By season two, Dennis was beginning to differentiate himself. He had assumed an alpha male role in The Gang, routinely dominating the feckless Mack and the naïve Charlie during Sunny’s constant arguments, and outmaneuvering them in schemes – like when he bets against Mac in an underground fighting tournament. And the occasional flashes of sinister narcissism had begun. “I’m not going to take no for an answer,” he explained during season three, “because I just refuse to do that, because I’m a winner and winners…we don’t listen to words like ‘no’ or ‘don’t’ or ‘stop!’”

Those digressions have become more frequent during Sunny’s past seven seasons. Dennis’s breakthrough moment, however, didn’t come until season five, when he revealed the “D.E.N.N.I.S. System” – an insane, personal strategy of monstrous psychological manipulation he’s developed to seduce women.

“Are you kidding me?” Dee asks. “You are not winning their hearts, you’re torturing them and they end up hating you.”

With that line, the writers made their decisive break with Dennis: Dee is clearly speaking for them, for the audience, and for the rest of humanity, which can only watch in astonishment as Dennis’s psychology flies completely off the rails. To put it in the jargon of Russian literary theorist Mikhael Bakhtin, Sunny has achieved a state of polyphony: its characters have gone rogue, and it’s no longer clear that the writers have any control over them.
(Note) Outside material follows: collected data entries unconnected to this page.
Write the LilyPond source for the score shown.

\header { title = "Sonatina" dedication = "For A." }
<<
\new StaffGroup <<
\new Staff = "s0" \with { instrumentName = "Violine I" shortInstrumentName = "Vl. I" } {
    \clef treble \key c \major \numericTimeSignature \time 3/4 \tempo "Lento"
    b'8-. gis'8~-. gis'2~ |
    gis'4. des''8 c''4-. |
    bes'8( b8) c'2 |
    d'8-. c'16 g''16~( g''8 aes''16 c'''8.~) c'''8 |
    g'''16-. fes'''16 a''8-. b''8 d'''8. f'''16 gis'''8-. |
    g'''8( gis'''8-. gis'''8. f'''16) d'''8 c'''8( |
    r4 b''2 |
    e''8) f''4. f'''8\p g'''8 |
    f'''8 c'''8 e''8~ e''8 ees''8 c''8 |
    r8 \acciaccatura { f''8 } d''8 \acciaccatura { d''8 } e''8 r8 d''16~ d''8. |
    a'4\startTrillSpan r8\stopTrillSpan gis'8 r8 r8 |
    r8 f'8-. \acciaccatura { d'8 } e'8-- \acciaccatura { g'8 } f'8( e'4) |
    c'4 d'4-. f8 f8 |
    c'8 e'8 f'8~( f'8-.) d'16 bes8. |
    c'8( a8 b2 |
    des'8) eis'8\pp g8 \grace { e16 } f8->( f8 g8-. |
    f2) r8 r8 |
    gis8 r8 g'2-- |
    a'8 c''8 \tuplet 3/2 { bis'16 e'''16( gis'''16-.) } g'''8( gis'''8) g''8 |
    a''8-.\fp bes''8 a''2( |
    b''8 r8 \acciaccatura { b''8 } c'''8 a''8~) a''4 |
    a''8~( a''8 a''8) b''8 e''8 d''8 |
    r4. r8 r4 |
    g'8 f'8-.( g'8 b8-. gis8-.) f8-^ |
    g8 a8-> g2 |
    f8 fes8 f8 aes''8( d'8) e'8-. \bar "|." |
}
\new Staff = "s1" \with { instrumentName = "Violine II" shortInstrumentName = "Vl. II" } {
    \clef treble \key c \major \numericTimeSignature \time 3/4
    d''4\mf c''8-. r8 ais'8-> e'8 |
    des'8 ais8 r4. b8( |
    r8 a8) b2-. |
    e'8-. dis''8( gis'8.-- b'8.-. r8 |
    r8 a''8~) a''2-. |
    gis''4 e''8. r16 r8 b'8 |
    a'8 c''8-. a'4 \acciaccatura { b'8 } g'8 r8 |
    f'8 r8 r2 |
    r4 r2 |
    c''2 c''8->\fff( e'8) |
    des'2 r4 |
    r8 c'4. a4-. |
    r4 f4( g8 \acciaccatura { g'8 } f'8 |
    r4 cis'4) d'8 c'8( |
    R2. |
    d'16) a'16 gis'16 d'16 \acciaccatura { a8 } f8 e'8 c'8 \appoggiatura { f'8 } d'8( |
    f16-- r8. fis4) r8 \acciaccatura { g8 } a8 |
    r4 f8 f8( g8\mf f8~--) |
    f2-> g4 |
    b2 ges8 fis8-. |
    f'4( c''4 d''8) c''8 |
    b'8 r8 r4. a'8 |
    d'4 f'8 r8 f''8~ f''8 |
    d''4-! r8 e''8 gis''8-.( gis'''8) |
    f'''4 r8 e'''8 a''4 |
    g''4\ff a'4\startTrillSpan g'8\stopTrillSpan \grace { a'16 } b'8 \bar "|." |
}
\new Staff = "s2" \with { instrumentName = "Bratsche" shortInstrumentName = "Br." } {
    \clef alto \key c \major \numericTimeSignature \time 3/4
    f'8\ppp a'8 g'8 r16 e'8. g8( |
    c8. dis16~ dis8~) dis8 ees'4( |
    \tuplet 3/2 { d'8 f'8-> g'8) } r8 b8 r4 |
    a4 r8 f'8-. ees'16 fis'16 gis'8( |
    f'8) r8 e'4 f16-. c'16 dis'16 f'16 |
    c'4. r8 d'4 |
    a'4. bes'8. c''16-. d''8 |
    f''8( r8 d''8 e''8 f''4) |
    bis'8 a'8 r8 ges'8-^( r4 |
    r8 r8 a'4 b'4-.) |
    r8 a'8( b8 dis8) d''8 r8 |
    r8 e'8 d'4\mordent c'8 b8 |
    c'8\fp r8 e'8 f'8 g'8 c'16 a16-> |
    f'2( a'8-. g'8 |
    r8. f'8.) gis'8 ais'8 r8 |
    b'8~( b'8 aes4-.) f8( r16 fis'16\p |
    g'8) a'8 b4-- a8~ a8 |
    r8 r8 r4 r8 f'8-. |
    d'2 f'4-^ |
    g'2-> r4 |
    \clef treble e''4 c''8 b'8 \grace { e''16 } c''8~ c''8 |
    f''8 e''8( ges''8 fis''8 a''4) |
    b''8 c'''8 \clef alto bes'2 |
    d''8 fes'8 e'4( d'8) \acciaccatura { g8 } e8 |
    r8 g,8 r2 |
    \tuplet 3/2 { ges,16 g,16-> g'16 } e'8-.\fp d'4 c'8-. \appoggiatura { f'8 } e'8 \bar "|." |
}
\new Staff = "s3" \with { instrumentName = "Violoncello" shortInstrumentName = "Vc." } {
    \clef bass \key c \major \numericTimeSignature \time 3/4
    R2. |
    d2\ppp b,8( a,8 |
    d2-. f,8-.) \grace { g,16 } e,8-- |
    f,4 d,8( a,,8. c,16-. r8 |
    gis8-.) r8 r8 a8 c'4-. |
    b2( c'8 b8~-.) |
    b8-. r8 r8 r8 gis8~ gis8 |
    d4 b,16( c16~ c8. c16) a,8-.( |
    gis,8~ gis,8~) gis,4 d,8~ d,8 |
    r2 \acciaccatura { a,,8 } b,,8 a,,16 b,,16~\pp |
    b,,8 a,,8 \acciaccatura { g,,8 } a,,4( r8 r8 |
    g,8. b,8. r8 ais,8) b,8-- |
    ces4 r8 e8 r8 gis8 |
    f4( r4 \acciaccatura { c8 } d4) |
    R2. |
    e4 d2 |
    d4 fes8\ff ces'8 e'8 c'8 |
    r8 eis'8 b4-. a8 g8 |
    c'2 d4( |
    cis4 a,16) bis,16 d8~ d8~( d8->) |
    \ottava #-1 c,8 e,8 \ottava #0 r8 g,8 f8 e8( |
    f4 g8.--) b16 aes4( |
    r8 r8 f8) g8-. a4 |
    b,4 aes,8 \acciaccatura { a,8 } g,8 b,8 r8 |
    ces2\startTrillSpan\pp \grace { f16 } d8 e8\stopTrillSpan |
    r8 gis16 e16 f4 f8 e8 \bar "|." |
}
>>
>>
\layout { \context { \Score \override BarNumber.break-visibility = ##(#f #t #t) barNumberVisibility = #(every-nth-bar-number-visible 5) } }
To the audience, watching Dennis is like watching Crime and Punishment’s Raskvolnikov trying to decide whether or not to kill the old pawnbroker. We don’t know if he’s going to do it or not – and Dostoevsky might not know, either.

In the years that followed, Dennis’s personality disorder has mostly just worked as a recurring gag – though one of the show’s strongest. Most often it comes in odd, passing admissions, as when he explains why he’s trying to find a date for his sister: “I’ll put them together, thereby controlling the situation. And her. As I always have, and I always will.” Occasionally it appears in odd revelations, such as when Dennis explains, in “The Gang Gets Analyzed,” that he has always kept personal psychological dossiers on everyone else. And a few times, it has become a central plot point; one episode, for instance, turns entirely on Dennis’s bizarre quest to achieve sexual gratification by posing as a complete stranger.

What has emerged during Sunny’s run through Glenn Howerton’s masterful portrayal of Dennis is the portrait of a deeply troubled clinical sociopath – charismatic, amoral, unfeeling, and embroiled in absolute narcissism. The comedy emerges throught the dramatic contrast between his superficial charm and the sporadic glimpses of deep malevolence. Behind Dennis’s smile, the writers have placed the growing threat of serious danger.

“It’s like the thrill of being near the executioner’s switch,” he explains in The Gang Gets Analyzed, offering us a brief window into his broken mind. “Knowing that at any moment, you could throw it, but knowing you never will. But you could, never isn’t the right word, because I could…and I might…and I probably will.”

This level of writing is already enough to place Sunny in the upper echelon of 21st century television – but the show is still evolving. After years of serving as one of its most reliable punchlines, Dennis’s personality has grown into something more: the setup.

Consider the opening quote, pulled from Sunny’s tenth season, which ended earlier this month. It’s a bizarre moral to the episode, and again, exactly what you would expect from Dennis: an open ode to the empowering magic of solipsism.

But there’s another layer to this scene, which only becomes clear when you remember that Dennis is a sociopath: when he talks about people being delusional, he’s talking about everyone but himself.

“But what about you?” Frank asks.

“Me? What about me? I’m good man, I’ve been doing great.” Dennis replies.

Dennis is clearly not doing good – but neither is the show. As Sunny moves into its season eleven, it is brilliantly making the climb from good to great.